» **Passage shown**
+++
Fetal Circulation BEFORE Birth
Remember that the baby’s doesn’t breathe yet. The resistance in the lungs is HIGH due to being filled with fluid. The high resistance creates a higher pressure on the right side of the heart compared to the left, which helps play a role with shunting blood away from the lungs. Remember that blood from a higher resistance easily flows to a lower resistance. NOTE: this resistance changes after birth once the baby starts breathing and is responsible for closing off some of the shunts.
Now, let’s walk step-by-step through fetal circulation BEFORE birth (shunt locations are bolded in RED):
- The placenta pulls nutrient-rich oxygenated blood from mom’s circulation to the UMBILICAL VEIN.
- This blood flows down to the liver where some will go to the liver’s circulation through the hepatic portal vein (the liver is NOT fully functional yet), but most will be SHUNTED by the DUCTUS VENOSUS to the INFERIOR VENA CAVA (IVC).
- Therefore, rich oxygenated blood enters the IVC. Note: the IVC is also draining back deoxygenated blood just like it does in “normal” heart circulation as described at the beginning of this review.
- The blood from the IVC enters into the RIGHT ATRIUM. Majority of this oxygenated blood will be SHUNTED through the FORAMEN OVALE (note: some of oxygenated blood will go down into the right ventricle). *Majority of the oxygenated blood needs to get to the body…there is no need for it to go through the rest of the right side of the heart because the lungs are NOT functioning yet.
- So, this oxygenated blood flows from the RIGHT ATRIUM to the LEFT ATRIUM, down in the LEFT VENTRICLE, up through the aorta, and to the rest of the body.
+++
» **Required work**
(a) In the passage on fetal circulation before birth, what shunts most of the blood at the liver into the inferior vena cava?
(b) Summarize the passage on fetal circulation before birth in two sentences.
(c) Pick up the passage on fetal circulation before birth after its last sentence and continue it.

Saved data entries
+++
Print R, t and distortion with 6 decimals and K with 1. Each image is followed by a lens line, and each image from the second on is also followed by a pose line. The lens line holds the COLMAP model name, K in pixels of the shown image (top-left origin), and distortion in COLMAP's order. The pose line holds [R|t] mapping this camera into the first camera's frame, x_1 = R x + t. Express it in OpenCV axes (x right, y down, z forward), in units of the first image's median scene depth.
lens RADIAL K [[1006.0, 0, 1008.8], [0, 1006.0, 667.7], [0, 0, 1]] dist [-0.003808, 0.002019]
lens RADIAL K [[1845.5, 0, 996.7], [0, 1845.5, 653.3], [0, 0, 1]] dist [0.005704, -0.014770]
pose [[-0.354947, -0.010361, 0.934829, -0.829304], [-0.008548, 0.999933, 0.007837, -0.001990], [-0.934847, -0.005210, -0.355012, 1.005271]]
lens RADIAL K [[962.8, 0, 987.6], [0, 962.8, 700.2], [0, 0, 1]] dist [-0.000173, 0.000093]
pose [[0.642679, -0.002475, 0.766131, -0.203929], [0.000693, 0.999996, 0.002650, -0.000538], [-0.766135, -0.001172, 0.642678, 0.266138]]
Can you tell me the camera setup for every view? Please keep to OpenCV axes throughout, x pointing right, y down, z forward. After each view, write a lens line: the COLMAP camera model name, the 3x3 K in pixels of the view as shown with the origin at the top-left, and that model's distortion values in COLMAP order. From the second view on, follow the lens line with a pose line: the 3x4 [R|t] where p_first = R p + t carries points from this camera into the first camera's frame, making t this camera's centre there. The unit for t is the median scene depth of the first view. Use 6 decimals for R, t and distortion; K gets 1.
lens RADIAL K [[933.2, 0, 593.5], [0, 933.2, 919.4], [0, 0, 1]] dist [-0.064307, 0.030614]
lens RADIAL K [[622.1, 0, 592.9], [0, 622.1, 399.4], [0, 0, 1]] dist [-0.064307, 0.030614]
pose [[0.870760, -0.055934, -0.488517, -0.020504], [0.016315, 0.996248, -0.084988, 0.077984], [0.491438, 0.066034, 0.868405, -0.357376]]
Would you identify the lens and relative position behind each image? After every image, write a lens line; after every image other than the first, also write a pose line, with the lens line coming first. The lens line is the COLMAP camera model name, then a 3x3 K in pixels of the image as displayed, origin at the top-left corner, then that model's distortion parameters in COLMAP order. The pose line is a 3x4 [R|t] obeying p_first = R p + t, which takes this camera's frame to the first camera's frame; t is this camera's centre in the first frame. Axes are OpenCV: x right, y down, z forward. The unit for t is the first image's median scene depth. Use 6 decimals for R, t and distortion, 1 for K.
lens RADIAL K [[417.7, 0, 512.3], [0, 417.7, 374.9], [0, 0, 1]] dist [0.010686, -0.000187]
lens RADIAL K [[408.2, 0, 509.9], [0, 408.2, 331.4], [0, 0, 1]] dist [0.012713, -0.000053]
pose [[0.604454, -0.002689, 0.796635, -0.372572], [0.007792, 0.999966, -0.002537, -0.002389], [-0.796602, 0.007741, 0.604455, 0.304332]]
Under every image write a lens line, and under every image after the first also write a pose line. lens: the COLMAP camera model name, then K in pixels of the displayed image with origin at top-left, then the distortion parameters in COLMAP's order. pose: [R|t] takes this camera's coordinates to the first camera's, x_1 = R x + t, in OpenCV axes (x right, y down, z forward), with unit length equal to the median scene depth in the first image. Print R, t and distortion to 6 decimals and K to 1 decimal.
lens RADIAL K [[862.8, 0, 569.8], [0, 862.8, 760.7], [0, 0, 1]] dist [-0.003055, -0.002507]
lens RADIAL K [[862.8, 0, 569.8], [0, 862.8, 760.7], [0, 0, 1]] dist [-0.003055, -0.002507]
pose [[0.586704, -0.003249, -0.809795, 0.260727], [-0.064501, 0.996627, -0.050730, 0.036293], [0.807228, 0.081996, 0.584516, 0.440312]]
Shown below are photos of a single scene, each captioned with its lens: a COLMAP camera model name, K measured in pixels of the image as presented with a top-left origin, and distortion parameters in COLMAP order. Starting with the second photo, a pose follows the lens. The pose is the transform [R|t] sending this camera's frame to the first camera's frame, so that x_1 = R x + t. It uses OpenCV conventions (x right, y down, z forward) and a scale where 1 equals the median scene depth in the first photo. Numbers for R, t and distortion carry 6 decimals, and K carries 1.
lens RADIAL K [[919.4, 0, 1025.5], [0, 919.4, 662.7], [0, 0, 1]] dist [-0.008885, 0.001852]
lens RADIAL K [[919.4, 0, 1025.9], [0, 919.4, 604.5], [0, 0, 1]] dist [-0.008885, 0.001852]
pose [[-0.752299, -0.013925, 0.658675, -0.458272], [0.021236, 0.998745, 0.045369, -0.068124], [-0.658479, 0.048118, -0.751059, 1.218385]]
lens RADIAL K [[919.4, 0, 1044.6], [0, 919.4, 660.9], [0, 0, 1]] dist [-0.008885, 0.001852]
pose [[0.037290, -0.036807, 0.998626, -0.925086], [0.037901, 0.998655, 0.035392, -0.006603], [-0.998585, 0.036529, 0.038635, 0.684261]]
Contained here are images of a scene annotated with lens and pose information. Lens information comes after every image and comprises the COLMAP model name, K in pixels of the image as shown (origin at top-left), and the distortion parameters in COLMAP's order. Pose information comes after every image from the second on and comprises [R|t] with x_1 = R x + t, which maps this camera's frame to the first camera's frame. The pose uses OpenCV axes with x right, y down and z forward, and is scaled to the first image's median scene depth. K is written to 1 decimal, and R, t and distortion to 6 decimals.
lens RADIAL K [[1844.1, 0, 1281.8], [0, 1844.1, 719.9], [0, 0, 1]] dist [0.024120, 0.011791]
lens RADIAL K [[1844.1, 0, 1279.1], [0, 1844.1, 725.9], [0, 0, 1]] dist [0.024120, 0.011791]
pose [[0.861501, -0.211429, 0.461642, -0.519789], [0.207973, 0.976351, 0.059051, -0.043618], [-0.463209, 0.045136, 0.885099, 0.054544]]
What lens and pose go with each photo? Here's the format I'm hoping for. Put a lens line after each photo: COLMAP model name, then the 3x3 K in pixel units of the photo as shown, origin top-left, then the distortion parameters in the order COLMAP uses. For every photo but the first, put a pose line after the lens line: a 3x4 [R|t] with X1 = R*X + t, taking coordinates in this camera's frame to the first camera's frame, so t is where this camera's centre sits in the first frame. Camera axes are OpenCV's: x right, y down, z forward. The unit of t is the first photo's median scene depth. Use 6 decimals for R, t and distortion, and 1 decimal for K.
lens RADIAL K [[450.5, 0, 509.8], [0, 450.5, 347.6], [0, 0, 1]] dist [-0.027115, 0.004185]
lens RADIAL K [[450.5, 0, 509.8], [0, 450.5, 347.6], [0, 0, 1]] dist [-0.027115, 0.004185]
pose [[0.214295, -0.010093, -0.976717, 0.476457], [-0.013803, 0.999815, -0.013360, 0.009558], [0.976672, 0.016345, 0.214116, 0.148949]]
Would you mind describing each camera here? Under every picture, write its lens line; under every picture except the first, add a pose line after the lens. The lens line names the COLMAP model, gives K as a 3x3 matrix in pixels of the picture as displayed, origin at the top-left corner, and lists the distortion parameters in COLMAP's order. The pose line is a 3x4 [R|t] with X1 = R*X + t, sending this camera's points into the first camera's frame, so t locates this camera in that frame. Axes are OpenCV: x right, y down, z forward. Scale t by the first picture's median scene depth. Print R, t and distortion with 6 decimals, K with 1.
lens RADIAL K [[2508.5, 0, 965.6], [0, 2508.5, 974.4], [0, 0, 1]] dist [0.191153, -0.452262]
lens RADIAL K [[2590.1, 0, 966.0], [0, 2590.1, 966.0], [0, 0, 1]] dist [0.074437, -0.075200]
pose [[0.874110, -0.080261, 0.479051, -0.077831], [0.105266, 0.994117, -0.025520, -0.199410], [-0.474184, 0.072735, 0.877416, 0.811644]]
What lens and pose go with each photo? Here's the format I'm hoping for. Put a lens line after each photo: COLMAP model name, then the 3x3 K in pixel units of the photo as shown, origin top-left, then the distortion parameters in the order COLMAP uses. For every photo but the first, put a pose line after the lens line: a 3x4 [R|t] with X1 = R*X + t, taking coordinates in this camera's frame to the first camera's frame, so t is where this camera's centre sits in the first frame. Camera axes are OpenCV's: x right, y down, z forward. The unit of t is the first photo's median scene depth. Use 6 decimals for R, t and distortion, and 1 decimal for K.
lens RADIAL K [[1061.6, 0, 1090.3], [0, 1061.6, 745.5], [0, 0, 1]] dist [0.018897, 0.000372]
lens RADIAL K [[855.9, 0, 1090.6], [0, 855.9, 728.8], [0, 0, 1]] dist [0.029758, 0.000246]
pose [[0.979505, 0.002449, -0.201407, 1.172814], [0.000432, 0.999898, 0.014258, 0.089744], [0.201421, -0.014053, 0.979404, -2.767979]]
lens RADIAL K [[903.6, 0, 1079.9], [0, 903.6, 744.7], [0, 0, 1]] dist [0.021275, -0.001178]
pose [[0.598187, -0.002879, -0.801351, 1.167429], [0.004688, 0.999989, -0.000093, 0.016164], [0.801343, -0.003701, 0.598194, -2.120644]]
+++
» **Results**
(a) The ductus venosus

(b) Before birth, fluid in the fetal lungs keeps their resistance high, which raises pressure on the right side of the heart and helps shunt blood away from the lungs. Oxygenated blood from the placenta travels through the umbilical vein, is mostly shunted by the ductus venosus into the inferior vena cava, and then passes from the right atrium through the foramen ovale to the left side of the heart and out the aorta to the body.

(c)
- Also, draining into the right atrium is deoxygenated blood from the SUPERIOR VENA CAVA (SVC) and IVC. This deoxygenated blood along with some of the oxygenated blood from the umbilical vein will flow down into the RIGHT VENTRICLE. The blood is now mixed (contains oxygenated and deoxygenated blood).
- The mixed blood flows up through the PULMONARY ARTERY and is SHUNTED from the pulmonary artery to the AORTA (specifically the descending aorta) via the DUCTUS ARTERIOSUS.
- This blood flows down through the descending aorta. The descending aorta branches off into many arteries. Some of this blood will go to lower extremities and some will go via the internal iliac arteries.
- At the internal iliac arteries, the blood will flow into the UMBILICAL ARTERIES where it will leave the baby and go back to the placenta. Mom’s circulation will clear the build-up of waste and re-supply it will fresh oxygen and nutrients.
- This cycle continues over and over!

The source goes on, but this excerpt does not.